> _Text_:
Being in the World



Templo de Reflejo

Andrea Veintimilla




Explore a 360° view of Templo de Reflejo here

Templo de Reflejo 

With Templo de Reflejo, I want to spatially represent land, the sacred, and the cultural ancestry of the Ilaló Mountain. My work is a public art proposal for the Ilaló Mountain called Templo de Reflejo. It is a space to contemplate land, connect with the sacred, and ancestral culture. The space  connects the viewer with nature and incites feelings of belonging and care..

Templo de Reflejo is a representation of the Ilaló. The curvature of the outer architecture replicates the mountains. When you enter the space you are entering Ilaló.  The floor is made up of a rainwater water-mirror and a pathway that replicates the form of a Chakana. The lamps that fall from the ceiling represent the chakana, the condor, the colibrí and the preñadilla. The lights reflect on the water mirror creating an outer space atmosphere. They are intended to lead the viewer to the sublime and the uncanny. 

The Chakana

The Chakana is a millenary symbol form the native Andean cultures. The word Chakana is a quechua work that can be interpreted as "bridge towards the upper". The symbol shows the union between the lower world and upper world, the Earthly and the spiritual, the masculine and the feminine, the sun and the moon, time and space. The circular centre represents the inner duality of the universe, the unknown, the truth, the sacred.

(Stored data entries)
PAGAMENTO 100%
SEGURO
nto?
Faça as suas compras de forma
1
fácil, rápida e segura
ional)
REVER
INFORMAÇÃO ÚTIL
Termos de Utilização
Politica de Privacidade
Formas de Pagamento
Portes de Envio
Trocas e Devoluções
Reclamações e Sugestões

> _Task description_: Extract the passage from the text about Templo de Reflejo, beginning at the words "Templo de Reflejo is" and stopping after "and the uncanny.". Rely only on the text about Templo de Reflejo and ignore the lines.

> _Written solution_:
Templo de Reflejo is a representation of the Ilaló. The curvature of the outer architecture replicates the mountains. When you enter the space you are entering Ilaló.  The floor is made up of a rainwater water-mirror and a pathway that replicates the form of a Chakana. The lamps that fall from the ceiling represent the chakana, the condor, the colibrí and the preñadilla. The lights reflect on the water mirror creating an outer space atmosphere. They are intended to lead the viewer to the sublime and the uncanny.